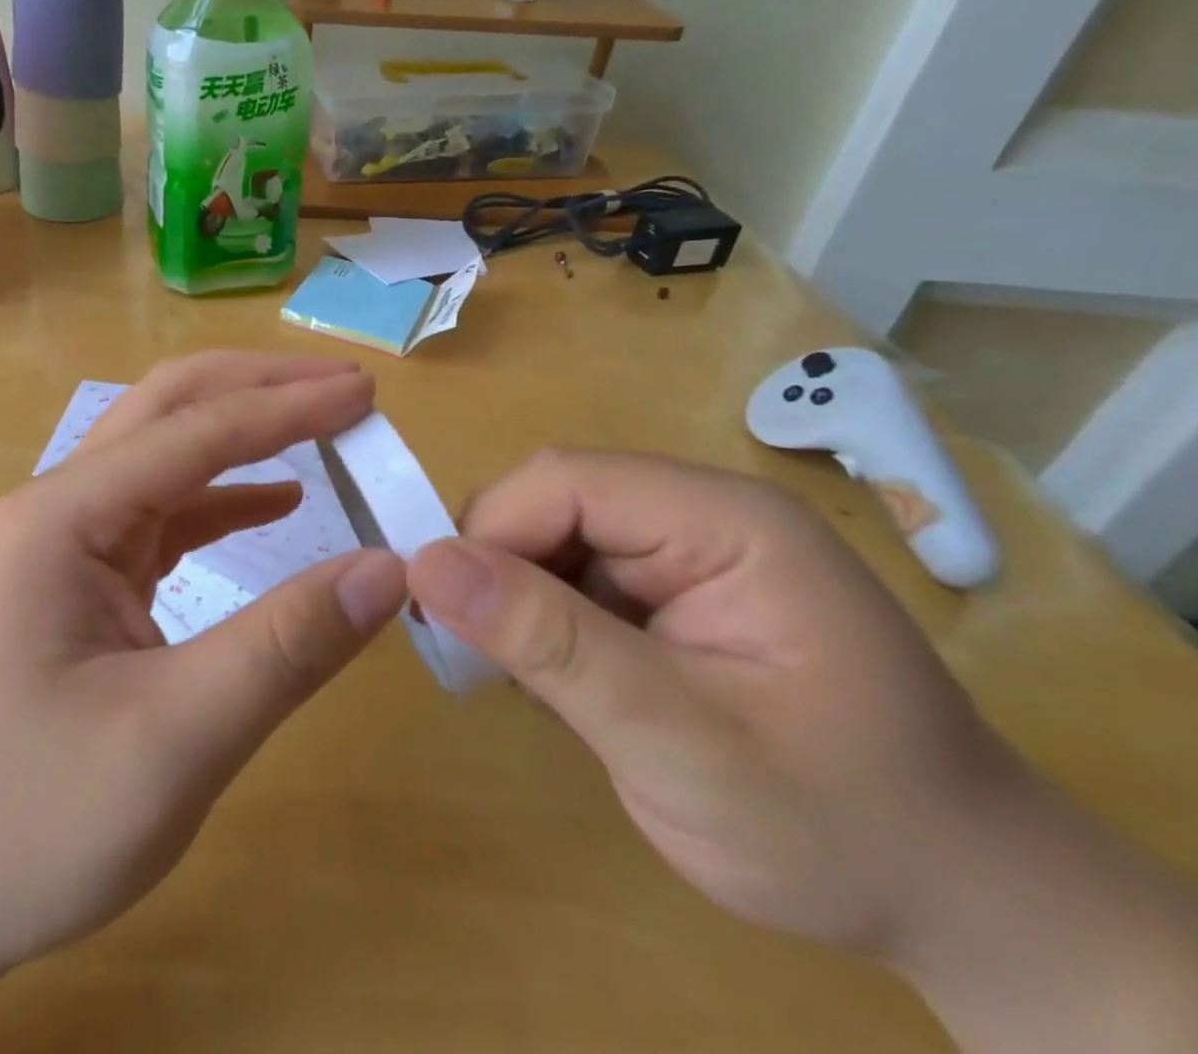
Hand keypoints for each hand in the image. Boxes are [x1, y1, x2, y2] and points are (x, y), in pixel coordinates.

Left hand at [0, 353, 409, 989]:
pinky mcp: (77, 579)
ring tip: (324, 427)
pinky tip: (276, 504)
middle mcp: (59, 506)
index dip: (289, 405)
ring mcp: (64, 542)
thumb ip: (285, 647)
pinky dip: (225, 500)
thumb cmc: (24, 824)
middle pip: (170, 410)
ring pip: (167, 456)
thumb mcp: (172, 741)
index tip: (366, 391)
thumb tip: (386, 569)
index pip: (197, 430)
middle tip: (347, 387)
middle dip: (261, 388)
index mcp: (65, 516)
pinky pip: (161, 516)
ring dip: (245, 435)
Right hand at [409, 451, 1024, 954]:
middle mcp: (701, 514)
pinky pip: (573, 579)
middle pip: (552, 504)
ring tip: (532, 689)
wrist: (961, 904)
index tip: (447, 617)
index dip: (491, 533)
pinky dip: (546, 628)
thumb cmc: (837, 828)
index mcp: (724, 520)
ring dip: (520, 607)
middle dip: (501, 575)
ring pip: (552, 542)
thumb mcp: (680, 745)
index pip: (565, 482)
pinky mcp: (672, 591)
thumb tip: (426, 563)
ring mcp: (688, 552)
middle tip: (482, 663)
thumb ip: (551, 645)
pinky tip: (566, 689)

---+---

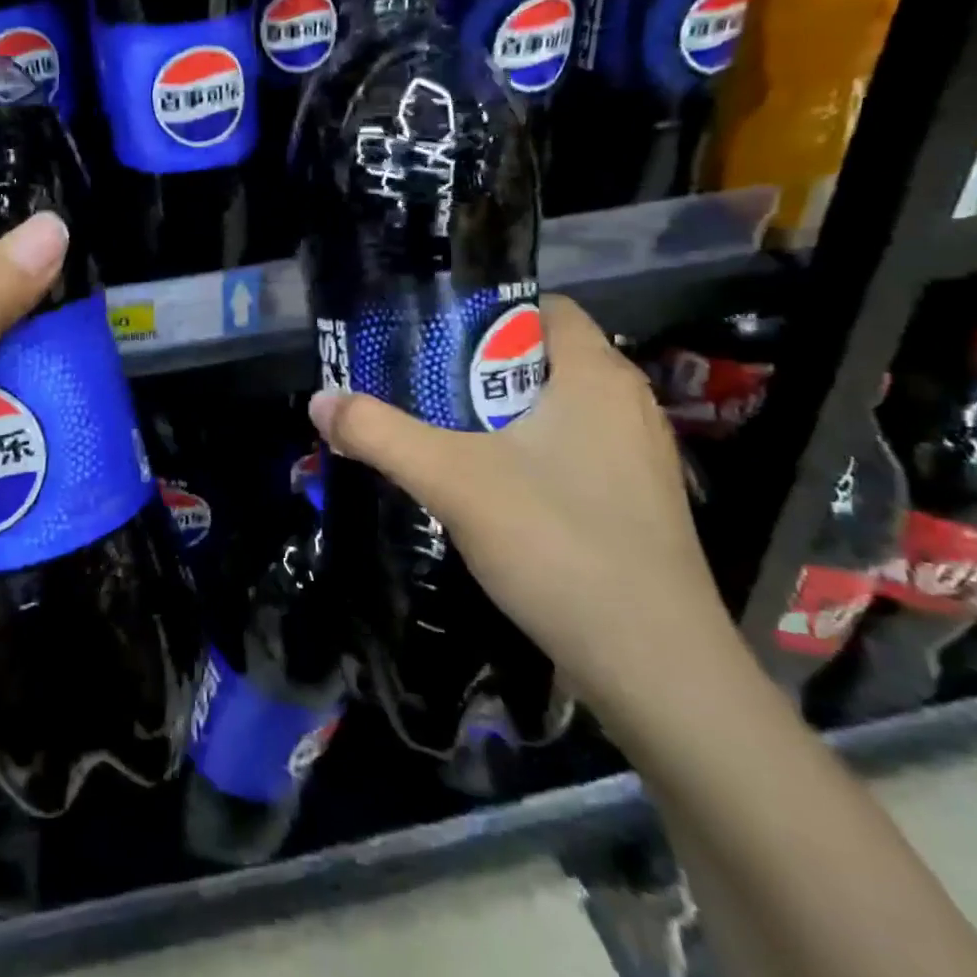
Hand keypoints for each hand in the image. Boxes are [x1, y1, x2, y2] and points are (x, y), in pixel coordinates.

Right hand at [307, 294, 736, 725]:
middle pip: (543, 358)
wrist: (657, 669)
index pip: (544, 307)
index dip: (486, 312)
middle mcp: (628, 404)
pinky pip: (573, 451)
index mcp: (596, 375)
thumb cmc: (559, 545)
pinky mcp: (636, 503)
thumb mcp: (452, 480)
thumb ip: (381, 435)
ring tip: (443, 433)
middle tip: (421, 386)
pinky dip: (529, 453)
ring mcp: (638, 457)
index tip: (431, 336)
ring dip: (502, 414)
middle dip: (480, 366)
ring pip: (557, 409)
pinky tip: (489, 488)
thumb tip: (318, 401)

---+---

WHAT TO WORK ON: All lines that contain the word "thumb" must be copied from the records above.

WRITTEN SOLUTION:
thumb ip: (285, 647)
thumb cmc: (24, 824)
thumb mcp: (172, 741)
thumb tip: (386, 569)
thumb cmc: (837, 828)
thumb mcp: (680, 745)
thumb tip: (426, 563)
thumb ip: (551, 645)
thumb cmc: (559, 545)
thumb mcp: (452, 480)
thumb ip: (381, 435)
thumb tip: (318, 401)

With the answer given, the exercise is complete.